The new Energy Centre will be three storeys, matching the height of the existing shaft, rising to four storeys to turn the corner of Moreland Street and Central Street.

The Bunhill 2 site is next to the intersection of three roads.


The Energy Centre has been designed as an assembly of prefabricated plant equipment, screened by a well-composed architectural cladding that will improve the character of this street corner site. 

Collaborating with the artist Toby Paterson, a simple palette of high quality materials have been carefully selected to provide colour and texture to the street-scape. For the ground storey of the energy centre we have selected black glazed brick, vitreous enamel steel panels in a lustrous dark grey colour and cast aluminium art relief panels, inset with small accents of colour. The art panels, that take their inspiration from the community, will provide an intriguing frieze that will engage the passer-by.

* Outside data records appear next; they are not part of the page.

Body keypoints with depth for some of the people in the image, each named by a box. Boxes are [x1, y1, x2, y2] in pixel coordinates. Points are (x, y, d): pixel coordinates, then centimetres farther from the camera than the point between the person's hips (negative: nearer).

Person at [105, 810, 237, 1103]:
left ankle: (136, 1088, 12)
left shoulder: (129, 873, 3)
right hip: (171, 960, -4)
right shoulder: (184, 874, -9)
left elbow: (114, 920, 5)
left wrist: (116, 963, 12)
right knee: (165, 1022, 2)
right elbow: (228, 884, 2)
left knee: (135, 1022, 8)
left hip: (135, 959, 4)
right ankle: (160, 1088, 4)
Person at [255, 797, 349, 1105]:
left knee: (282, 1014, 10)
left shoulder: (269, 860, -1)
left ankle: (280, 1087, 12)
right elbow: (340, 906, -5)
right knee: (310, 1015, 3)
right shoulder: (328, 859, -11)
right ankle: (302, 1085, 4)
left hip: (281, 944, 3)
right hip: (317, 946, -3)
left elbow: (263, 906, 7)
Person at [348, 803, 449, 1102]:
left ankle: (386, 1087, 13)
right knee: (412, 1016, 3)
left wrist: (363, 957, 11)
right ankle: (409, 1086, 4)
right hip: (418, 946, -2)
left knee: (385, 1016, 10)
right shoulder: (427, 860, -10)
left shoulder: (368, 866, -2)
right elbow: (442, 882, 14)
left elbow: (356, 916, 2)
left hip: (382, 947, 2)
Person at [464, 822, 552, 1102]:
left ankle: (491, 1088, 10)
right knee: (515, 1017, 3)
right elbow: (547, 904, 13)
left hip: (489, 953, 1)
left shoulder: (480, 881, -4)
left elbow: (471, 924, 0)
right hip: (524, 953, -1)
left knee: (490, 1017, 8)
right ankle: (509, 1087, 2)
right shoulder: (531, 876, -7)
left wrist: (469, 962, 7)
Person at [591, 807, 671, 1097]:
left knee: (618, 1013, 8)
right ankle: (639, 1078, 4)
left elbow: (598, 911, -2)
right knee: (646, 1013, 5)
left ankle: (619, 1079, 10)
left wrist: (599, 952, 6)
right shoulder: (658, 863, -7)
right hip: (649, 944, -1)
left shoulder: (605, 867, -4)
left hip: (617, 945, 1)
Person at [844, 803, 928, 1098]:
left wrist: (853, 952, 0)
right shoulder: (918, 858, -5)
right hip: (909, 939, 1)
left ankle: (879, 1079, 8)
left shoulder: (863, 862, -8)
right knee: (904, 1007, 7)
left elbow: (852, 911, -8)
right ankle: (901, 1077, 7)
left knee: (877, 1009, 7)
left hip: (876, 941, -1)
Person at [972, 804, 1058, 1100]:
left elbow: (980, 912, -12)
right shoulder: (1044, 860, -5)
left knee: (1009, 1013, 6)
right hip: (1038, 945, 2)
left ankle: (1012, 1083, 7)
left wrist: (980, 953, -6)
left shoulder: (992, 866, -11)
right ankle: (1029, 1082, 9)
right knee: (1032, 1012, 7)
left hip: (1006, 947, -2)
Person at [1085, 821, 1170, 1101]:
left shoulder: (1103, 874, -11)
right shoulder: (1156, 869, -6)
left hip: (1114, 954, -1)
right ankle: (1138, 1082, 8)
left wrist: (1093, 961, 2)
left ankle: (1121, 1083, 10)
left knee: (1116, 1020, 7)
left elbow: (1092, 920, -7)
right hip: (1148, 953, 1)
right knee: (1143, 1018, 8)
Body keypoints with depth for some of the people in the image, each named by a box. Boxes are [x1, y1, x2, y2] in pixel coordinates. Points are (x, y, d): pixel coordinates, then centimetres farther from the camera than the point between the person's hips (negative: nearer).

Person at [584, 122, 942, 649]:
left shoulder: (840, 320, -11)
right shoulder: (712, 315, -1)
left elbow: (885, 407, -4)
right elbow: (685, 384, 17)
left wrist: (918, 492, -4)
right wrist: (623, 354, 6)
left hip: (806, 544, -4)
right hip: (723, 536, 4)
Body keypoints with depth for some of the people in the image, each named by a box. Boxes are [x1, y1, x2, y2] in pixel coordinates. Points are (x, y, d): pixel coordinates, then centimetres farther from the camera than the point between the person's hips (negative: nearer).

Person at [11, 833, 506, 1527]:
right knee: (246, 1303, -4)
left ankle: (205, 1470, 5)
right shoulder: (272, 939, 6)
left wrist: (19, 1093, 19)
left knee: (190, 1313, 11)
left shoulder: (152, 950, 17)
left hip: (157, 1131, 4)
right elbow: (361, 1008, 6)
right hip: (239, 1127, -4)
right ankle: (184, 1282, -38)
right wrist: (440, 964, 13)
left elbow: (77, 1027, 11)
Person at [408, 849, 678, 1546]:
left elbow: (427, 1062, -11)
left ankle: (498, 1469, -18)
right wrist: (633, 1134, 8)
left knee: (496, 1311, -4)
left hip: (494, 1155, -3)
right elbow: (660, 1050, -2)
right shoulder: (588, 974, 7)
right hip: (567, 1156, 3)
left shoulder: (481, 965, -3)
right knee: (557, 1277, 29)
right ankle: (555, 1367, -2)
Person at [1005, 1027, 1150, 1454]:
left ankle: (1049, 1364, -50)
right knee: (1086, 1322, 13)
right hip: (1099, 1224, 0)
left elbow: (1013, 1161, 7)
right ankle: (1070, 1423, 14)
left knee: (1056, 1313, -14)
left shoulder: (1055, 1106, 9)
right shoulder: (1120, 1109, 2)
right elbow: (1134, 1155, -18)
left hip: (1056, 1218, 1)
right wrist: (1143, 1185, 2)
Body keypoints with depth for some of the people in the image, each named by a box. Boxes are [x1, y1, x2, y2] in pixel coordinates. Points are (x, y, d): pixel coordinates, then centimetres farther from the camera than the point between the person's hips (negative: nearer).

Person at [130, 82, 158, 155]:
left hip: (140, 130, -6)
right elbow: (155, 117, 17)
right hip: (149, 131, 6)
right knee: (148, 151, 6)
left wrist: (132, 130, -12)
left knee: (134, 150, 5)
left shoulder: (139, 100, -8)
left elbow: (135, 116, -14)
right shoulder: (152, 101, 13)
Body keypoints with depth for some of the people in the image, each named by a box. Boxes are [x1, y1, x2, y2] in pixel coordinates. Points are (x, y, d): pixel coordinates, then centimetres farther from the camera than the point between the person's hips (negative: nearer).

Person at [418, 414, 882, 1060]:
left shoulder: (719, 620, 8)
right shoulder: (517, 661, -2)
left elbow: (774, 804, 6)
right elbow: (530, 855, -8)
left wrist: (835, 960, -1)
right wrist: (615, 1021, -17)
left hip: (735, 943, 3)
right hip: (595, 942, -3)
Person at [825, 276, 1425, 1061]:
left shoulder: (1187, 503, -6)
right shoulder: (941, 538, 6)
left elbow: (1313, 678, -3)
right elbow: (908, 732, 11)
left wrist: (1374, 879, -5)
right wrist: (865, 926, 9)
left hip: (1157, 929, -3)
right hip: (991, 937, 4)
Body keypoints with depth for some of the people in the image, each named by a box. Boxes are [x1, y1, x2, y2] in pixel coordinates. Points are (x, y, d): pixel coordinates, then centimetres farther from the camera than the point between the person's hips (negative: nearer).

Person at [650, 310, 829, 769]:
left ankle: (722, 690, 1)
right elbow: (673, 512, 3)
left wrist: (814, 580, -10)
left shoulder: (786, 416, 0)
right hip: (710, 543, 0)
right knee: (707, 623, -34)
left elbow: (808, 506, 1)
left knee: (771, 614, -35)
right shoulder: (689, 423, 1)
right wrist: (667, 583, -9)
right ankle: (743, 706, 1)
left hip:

As well as providing a robust base, resistant to graffiti and knocks and scratches, the glazed brick and enamel resonate with the site's transport heritage, being materials commonly found on London Underground stations and platforms. 

Above this will be a composition of copper panels and, in certain areas copper mesh, both treated to remain a red/brown oxidised copper colour. 

Detail of the proposed perforated copper panels.

The plant equipment behind the cladding requires varying degrees of ventilation so a perforation pattern has been determined that ebbs and flows in response, providing variation and transparency to the facade. We have also created a pattern on the panels evoking a sense of the network of pipes below ground, whether heating or underground tube lines. This will move from small to large scale, as it rises up the building.

The charcoal shades, rich copper oranges, reds and browns of the cladding, and black glazed brick will provide a contrasting backdrop to highlight new vibrant plants in the proposed raised beds on City Road.